# EXERCISE OBJECTIVE
Pick out every line in the data below that holds "spawns".

= Beginning of Section =

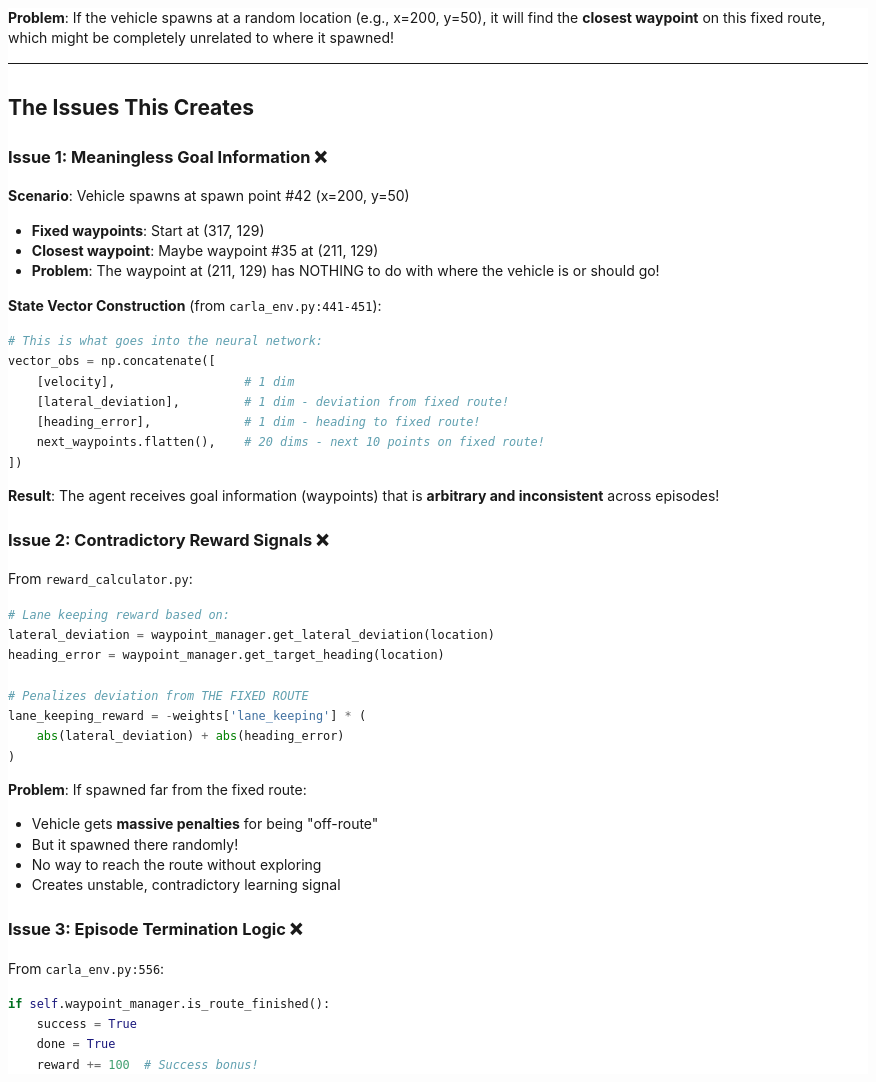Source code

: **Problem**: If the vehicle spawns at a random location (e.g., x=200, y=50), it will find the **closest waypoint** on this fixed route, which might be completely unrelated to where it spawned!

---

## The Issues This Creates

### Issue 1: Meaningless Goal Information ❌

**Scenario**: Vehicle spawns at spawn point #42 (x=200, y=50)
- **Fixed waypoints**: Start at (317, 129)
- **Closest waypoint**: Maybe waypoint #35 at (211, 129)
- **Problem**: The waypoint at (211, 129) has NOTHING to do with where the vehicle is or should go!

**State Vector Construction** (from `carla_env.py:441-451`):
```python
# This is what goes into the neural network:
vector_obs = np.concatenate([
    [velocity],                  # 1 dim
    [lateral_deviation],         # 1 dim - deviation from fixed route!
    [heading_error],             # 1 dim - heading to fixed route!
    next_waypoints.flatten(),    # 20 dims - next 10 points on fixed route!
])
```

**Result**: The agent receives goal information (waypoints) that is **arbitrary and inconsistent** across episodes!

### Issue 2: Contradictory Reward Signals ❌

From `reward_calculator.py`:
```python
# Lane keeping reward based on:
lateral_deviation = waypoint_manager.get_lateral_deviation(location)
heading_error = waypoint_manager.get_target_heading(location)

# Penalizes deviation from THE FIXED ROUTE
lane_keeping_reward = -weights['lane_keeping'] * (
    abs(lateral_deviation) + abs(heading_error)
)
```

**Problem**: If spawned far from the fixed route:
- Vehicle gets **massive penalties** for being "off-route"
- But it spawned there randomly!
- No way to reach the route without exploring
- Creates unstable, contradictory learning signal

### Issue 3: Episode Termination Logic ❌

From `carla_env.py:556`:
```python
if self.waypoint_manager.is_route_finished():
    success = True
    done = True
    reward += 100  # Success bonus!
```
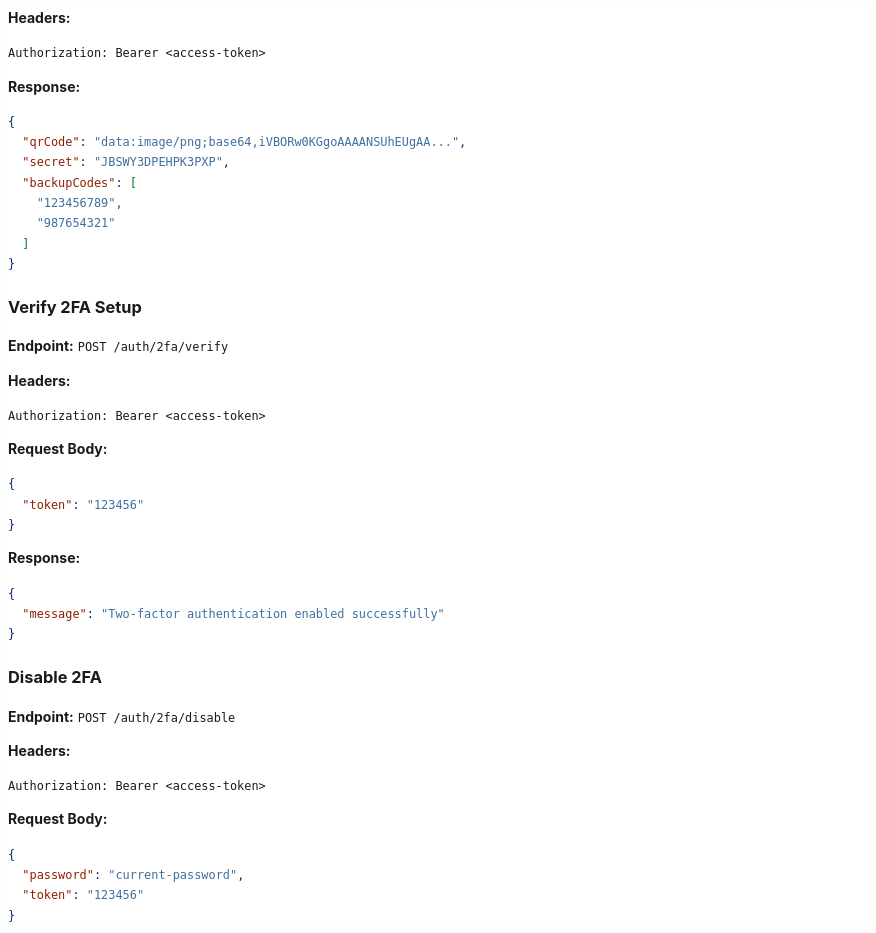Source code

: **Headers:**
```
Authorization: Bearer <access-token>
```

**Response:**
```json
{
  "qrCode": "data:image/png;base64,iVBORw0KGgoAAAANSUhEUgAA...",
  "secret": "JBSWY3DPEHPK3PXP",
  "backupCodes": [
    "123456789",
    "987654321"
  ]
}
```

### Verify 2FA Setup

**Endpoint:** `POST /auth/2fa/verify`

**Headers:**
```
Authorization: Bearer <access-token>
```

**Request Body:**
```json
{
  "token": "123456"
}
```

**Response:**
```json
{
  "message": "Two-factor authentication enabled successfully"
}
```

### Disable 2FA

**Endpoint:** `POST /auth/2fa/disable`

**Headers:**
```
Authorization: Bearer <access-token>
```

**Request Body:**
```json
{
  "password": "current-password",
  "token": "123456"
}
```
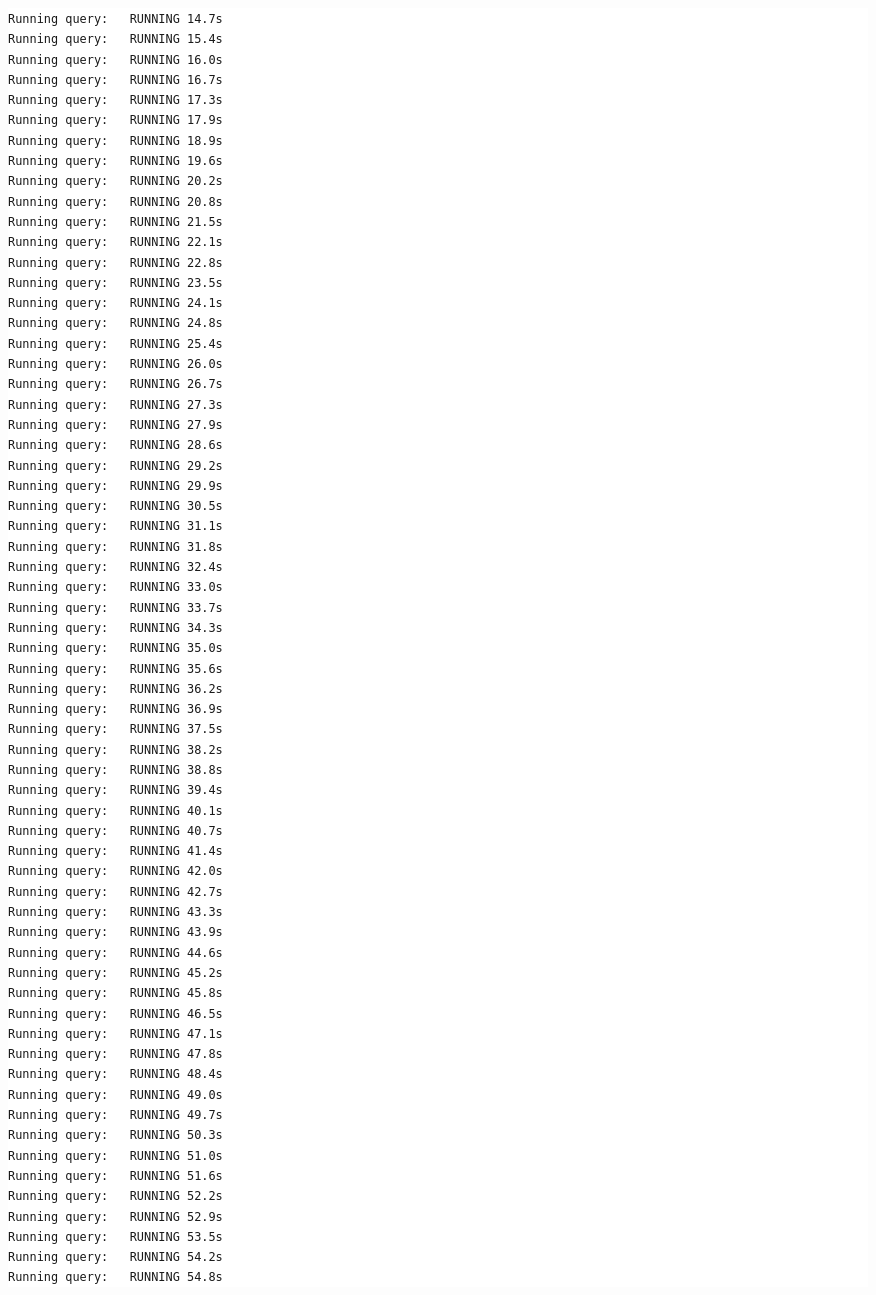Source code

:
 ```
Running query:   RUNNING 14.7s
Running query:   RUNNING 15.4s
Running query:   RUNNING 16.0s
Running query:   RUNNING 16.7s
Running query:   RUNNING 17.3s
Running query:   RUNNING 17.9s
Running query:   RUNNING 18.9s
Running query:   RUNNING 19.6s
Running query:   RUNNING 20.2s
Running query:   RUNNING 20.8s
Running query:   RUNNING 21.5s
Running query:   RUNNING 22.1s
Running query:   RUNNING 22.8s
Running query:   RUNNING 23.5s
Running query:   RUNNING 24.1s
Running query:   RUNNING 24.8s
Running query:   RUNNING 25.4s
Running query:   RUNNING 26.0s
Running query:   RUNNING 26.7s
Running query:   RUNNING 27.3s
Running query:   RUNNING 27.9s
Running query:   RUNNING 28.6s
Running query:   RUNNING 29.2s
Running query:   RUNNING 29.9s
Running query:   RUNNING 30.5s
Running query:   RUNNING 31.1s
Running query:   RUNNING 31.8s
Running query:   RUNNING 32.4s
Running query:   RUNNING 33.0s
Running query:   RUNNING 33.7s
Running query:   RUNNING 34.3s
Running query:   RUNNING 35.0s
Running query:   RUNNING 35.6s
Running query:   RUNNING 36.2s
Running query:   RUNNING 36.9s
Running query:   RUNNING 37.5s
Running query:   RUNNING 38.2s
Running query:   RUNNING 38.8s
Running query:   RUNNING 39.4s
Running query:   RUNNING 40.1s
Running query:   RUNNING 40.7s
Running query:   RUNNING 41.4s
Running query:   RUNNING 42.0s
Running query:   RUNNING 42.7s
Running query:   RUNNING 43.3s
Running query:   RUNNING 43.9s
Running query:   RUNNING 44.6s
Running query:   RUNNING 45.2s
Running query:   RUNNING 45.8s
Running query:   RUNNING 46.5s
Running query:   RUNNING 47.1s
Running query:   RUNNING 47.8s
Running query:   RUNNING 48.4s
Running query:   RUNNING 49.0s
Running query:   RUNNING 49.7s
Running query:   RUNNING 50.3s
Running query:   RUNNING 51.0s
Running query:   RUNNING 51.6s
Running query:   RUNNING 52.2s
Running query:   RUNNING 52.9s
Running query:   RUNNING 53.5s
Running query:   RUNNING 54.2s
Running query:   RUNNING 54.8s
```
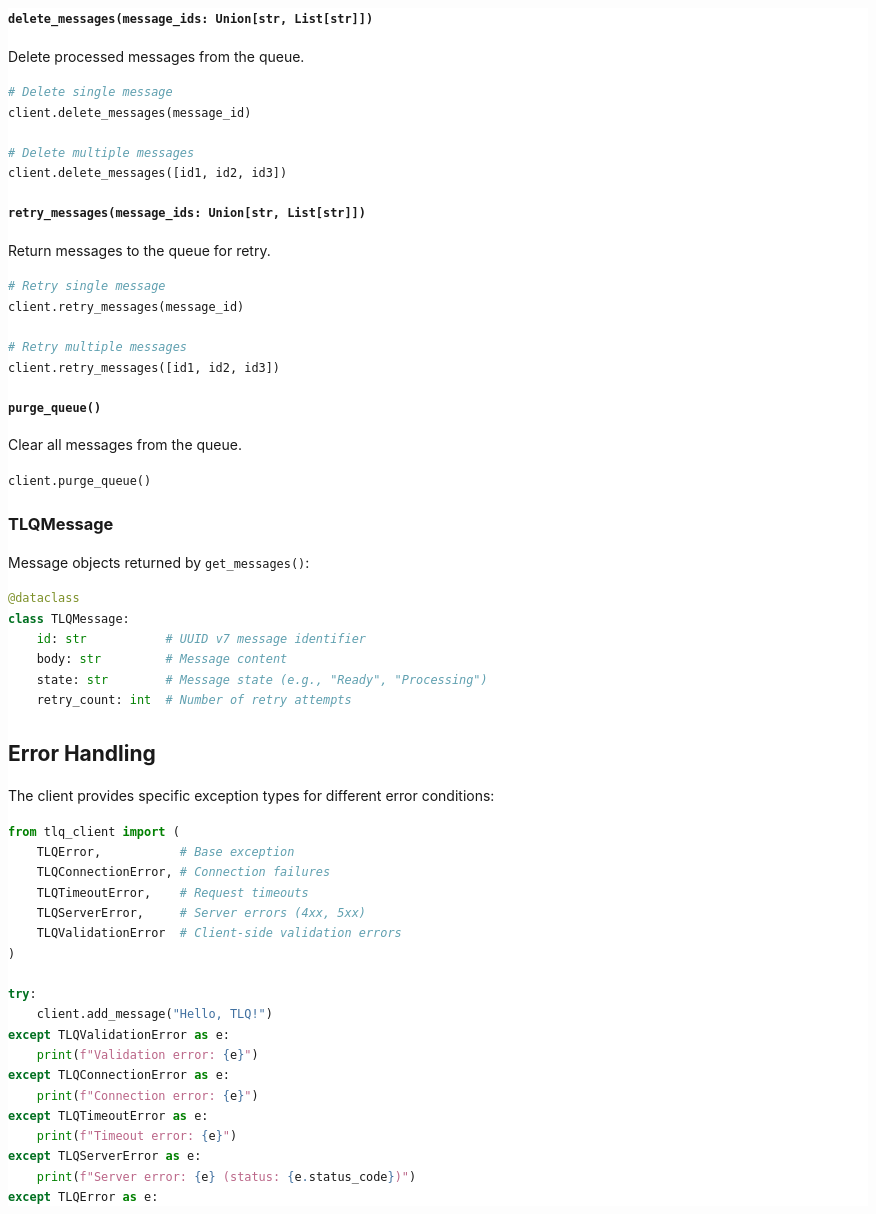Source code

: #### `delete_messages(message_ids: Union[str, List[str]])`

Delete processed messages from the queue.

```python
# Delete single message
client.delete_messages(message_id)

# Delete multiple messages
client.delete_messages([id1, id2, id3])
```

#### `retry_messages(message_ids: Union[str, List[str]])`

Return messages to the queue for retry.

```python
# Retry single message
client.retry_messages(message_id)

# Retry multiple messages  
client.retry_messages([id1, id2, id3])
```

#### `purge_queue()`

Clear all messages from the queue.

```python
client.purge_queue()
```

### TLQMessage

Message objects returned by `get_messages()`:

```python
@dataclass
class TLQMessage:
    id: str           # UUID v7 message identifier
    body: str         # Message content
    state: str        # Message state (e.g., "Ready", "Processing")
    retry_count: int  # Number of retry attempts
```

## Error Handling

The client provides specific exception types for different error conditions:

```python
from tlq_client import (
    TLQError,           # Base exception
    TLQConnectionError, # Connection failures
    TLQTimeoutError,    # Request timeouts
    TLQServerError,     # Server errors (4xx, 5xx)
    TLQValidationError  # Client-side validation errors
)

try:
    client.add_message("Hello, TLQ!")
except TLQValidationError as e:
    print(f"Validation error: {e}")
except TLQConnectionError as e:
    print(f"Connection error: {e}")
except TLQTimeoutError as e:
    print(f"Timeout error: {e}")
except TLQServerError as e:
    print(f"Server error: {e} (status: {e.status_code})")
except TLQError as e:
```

= End of Section =

# RESULT OF THIS EXERCISE
: **Problem**: If the vehicle spawns at a random location (e.g., x=200, y=50), it will find the **closest waypoint** on this fixed route, which might be completely unrelated to where it spawned!
**Scenario**: Vehicle spawns at spawn point #42 (x=200, y=50)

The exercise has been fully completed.